* **YOUR TASK**:
What you produce should match the records exactly, line for line.

* **ENTRIES PROVIDED**:
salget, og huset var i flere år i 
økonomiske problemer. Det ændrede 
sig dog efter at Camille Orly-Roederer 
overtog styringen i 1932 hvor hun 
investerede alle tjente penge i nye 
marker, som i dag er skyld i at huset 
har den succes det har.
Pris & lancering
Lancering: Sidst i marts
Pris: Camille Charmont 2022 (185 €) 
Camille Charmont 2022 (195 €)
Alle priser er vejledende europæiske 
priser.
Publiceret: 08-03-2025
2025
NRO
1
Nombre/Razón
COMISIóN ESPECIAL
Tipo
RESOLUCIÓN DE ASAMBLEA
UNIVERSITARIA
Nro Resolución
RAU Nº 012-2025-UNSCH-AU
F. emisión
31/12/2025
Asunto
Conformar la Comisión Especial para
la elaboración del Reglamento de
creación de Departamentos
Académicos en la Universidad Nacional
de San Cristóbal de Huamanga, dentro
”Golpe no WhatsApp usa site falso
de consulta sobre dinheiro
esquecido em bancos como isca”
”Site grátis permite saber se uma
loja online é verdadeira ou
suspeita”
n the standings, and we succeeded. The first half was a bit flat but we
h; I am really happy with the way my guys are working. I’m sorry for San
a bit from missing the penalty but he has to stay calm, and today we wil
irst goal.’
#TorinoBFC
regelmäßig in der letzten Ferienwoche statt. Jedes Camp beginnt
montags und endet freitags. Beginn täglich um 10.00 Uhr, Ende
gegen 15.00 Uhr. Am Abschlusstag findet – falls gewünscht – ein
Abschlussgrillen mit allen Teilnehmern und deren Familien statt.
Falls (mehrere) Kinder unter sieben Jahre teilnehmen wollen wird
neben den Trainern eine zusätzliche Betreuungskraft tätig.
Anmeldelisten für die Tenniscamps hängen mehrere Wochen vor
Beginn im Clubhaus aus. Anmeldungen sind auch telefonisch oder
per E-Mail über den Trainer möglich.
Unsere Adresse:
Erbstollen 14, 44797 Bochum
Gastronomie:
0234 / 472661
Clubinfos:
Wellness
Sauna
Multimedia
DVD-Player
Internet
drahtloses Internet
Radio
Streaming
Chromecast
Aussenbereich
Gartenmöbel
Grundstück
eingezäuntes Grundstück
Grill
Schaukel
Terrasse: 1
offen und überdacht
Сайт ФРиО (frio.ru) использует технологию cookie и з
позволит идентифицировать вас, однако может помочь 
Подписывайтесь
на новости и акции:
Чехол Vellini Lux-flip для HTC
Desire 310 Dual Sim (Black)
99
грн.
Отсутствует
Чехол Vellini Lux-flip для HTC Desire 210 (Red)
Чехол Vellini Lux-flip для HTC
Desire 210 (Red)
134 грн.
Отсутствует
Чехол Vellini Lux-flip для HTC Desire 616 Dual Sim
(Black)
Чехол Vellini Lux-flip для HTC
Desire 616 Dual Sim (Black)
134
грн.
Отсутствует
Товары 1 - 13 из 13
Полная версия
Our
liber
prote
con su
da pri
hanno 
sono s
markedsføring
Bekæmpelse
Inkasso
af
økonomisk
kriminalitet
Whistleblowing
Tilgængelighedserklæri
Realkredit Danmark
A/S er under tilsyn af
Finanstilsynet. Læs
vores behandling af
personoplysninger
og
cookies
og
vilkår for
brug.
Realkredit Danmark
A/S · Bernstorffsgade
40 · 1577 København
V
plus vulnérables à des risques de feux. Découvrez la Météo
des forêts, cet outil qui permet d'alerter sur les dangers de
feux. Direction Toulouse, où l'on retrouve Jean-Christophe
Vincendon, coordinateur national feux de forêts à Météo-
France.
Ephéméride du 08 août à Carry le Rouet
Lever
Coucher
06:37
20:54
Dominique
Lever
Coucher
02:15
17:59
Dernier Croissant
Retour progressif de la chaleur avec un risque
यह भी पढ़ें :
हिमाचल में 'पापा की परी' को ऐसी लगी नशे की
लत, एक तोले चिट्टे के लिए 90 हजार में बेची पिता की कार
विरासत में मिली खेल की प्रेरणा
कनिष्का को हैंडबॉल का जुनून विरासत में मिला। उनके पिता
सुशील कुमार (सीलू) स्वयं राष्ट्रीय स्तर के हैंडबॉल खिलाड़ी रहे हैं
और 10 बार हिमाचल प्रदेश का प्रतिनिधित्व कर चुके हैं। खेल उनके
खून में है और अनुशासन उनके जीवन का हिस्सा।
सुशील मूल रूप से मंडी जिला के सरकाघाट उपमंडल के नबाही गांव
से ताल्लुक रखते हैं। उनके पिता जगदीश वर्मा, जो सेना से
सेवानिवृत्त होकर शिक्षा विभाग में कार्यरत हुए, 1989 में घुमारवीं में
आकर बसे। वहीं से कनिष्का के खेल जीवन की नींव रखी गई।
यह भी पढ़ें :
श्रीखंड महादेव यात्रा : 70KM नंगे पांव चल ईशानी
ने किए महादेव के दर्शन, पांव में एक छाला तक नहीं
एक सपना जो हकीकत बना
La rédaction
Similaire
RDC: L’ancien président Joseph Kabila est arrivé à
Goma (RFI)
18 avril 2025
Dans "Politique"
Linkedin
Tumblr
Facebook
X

* **RESULT BELOW**:
salget, og huset var i flere år i 
økonomiske problemer. Det ændrede 
sig dog efter at Camille Orly-Roederer 
overtog styringen i 1932 hvor hun 
investerede alle tjente penge i nye 
marker, som i dag er skyld i at huset 
har den succes det har.
Pris & lancering
Lancering: Sidst i marts
Pris: Camille Charmont 2022 (185 €) 
Camille Charmont 2022 (195 €)
Alle priser er vejledende europæiske 
priser.
Publiceret: 08-03-2025
2025
NRO
1
Nombre/Razón
COMISIóN ESPECIAL
Tipo
RESOLUCIÓN DE ASAMBLEA
UNIVERSITARIA
Nro Resolución
RAU Nº 012-2025-UNSCH-AU
F. emisión
31/12/2025
Asunto
Conformar la Comisión Especial para
la elaboración del Reglamento de
creación de Departamentos
Académicos en la Universidad Nacional
de San Cristóbal de Huamanga, dentro
”Golpe no WhatsApp usa site falso
de consulta sobre dinheiro
esquecido em bancos como isca”
”Site grátis permite saber se uma
loja online é verdadeira ou
suspeita”
n the standings, and we succeeded. The first half was a bit flat but we
h; I am really happy with the way my guys are working. I’m sorry for San
a bit from missing the penalty but he has to stay calm, and today we wil
irst goal.’
#TorinoBFC
regelmäßig in der letzten Ferienwoche statt. Jedes Camp beginnt
montags und endet freitags. Beginn täglich um 10.00 Uhr, Ende
gegen 15.00 Uhr. Am Abschlusstag findet – falls gewünscht – ein
Abschlussgrillen mit allen Teilnehmern und deren Familien statt.
Falls (mehrere) Kinder unter sieben Jahre teilnehmen wollen wird
neben den Trainern eine zusätzliche Betreuungskraft tätig.
Anmeldelisten für die Tenniscamps hängen mehrere Wochen vor
Beginn im Clubhaus aus. Anmeldungen sind auch telefonisch oder
per E-Mail über den Trainer möglich.
Unsere Adresse:
Erbstollen 14, 44797 Bochum
Gastronomie:
0234 / 472661
Clubinfos:
Wellness
Sauna
Multimedia
DVD-Player
Internet
drahtloses Internet
Radio
Streaming
Chromecast
Aussenbereich
Gartenmöbel
Grundstück
eingezäuntes Grundstück
Grill
Schaukel
Terrasse: 1
offen und überdacht
Сайт ФРиО (frio.ru) использует технологию cookie и з
позволит идентифицировать вас, однако может помочь 
Подписывайтесь
на новости и акции:
Чехол Vellini Lux-flip для HTC
Desire 310 Dual Sim (Black)
99
грн.
Отсутствует
Чехол Vellini Lux-flip для HTC Desire 210 (Red)
Чехол Vellini Lux-flip для HTC
Desire 210 (Red)
134 грн.
Отсутствует
Чехол Vellini Lux-flip для HTC Desire 616 Dual Sim
(Black)
Чехол Vellini Lux-flip для HTC
Desire 616 Dual Sim (Black)
134
грн.
Отсутствует
Товары 1 - 13 из 13
Полная версия
Our
liber
prote
con su
da pri
hanno 
sono s
markedsføring
Bekæmpelse
Inkasso
af
økonomisk
kriminalitet
Whistleblowing
Tilgængelighedserklæri
Realkredit Danmark
A/S er under tilsyn af
Finanstilsynet. Læs
vores behandling af
personoplysninger
og
cookies
og
vilkår for
brug.
Realkredit Danmark
A/S · Bernstorffsgade
40 · 1577 København
V
plus vulnérables à des risques de feux. Découvrez la Météo
des forêts, cet outil qui permet d'alerter sur les dangers de
feux. Direction Toulouse, où l'on retrouve Jean-Christophe
Vincendon, coordinateur national feux de forêts à Météo-
France.
Ephéméride du 08 août à Carry le Rouet
Lever
Coucher
06:37
20:54
Dominique
Lever
Coucher
02:15
17:59
Dernier Croissant
Retour progressif de la chaleur avec un risque
यह भी पढ़ें :
हिमाचल में 'पापा की परी' को ऐसी लगी नशे की
लत, एक तोले चिट्टे के लिए 90 हजार में बेची पिता की कार
विरासत में मिली खेल की प्रेरणा
कनिष्का को हैंडबॉल का जुनून विरासत में मिला। उनके पिता
सुशील कुमार (सीलू) स्वयं राष्ट्रीय स्तर के हैंडबॉल खिलाड़ी रहे हैं
और 10 बार हिमाचल प्रदेश का प्रतिनिधित्व कर चुके हैं। खेल उनके
खून में है और अनुशासन उनके जीवन का हिस्सा।
सुशील मूल रूप से मंडी जिला के सरकाघाट उपमंडल के नबाही गांव
से ताल्लुक रखते हैं। उनके पिता जगदीश वर्मा, जो सेना से
सेवानिवृत्त होकर शिक्षा विभाग में कार्यरत हुए, 1989 में घुमारवीं में
आकर बसे। वहीं से कनिष्का के खेल जीवन की नींव रखी गई।
यह भी पढ़ें :
श्रीखंड महादेव यात्रा : 70KM नंगे पांव चल ईशानी
ने किए महादेव के दर्शन, पांव में एक छाला तक नहीं
एक सपना जो हकीकत बना
La rédaction
Similaire
RDC: L’ancien président Joseph Kabila est arrivé à
Goma (RFI)
18 avril 2025
Dans "Politique"
Linkedin
Tumblr
Facebook
X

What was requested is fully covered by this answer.